Start of DATA SUPPLIED

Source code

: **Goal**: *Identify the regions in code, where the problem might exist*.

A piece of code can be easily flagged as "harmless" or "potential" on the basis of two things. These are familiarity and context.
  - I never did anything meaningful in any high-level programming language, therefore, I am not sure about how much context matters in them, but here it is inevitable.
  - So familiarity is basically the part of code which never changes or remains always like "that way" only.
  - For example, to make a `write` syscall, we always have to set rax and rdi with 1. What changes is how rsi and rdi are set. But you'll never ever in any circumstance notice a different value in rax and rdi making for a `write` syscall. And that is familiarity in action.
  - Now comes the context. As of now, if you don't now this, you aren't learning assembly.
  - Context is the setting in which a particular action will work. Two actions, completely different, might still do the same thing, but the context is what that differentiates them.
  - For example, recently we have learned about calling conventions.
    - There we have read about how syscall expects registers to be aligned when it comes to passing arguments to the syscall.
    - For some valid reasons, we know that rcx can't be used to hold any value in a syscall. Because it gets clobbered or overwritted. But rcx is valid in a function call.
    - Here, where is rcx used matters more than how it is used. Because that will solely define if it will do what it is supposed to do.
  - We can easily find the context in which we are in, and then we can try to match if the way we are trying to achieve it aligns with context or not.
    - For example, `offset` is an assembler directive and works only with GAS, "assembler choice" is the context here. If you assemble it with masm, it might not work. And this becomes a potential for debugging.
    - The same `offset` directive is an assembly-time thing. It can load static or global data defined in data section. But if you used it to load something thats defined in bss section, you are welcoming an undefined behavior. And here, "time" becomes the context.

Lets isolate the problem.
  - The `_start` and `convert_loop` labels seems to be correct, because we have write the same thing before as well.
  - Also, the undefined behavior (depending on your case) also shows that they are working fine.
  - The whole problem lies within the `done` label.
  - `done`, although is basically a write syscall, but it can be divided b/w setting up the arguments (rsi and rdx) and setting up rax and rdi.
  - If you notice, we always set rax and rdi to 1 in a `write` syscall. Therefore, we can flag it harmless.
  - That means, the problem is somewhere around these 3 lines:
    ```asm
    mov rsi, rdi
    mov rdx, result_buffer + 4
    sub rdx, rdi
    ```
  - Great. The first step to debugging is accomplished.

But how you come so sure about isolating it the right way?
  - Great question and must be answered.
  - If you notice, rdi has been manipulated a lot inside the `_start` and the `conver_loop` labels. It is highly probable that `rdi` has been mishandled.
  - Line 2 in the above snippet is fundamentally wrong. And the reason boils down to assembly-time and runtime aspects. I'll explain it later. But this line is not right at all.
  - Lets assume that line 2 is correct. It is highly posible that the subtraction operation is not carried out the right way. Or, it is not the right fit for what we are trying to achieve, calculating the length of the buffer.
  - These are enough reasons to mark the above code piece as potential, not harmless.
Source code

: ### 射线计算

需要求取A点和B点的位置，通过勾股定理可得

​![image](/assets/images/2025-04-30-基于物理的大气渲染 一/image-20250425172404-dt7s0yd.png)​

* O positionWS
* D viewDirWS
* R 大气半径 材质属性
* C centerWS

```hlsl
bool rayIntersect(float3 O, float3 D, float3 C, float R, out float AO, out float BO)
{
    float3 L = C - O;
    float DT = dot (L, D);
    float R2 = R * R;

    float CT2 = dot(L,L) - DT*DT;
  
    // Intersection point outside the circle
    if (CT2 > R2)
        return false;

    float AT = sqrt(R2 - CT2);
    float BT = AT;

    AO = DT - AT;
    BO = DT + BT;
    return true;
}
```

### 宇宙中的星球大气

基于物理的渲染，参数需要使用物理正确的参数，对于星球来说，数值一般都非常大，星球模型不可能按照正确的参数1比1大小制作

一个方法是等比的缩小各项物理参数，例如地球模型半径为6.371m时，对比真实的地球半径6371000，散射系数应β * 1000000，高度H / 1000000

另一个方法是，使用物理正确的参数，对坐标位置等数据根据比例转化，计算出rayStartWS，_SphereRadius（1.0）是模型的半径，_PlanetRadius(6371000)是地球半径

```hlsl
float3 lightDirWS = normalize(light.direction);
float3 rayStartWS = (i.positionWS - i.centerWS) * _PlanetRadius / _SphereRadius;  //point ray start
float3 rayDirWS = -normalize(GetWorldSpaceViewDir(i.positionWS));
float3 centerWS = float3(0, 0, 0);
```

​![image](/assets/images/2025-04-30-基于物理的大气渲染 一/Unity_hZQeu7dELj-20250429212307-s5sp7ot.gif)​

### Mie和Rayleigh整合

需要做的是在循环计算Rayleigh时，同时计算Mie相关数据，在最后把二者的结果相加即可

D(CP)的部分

End of DATA SUPPLIED

PROBLEM DETAILS:
Where a line of the data above includes the string "directive", pull it out.

SOLUTION FOR THIS TASK:
    - For example, `offset` is an assembler directive and works only with GAS, "assembler choice" is the context here. If you assemble it with masm, it might not work. And this becomes a potential for debugging.
    - The same `offset` directive is an assembly-time thing. It can load static or global data defined in data section. But if you used it to load something thats defined in bss section, you are welcoming an undefined behavior. And here, "time" becomes the context.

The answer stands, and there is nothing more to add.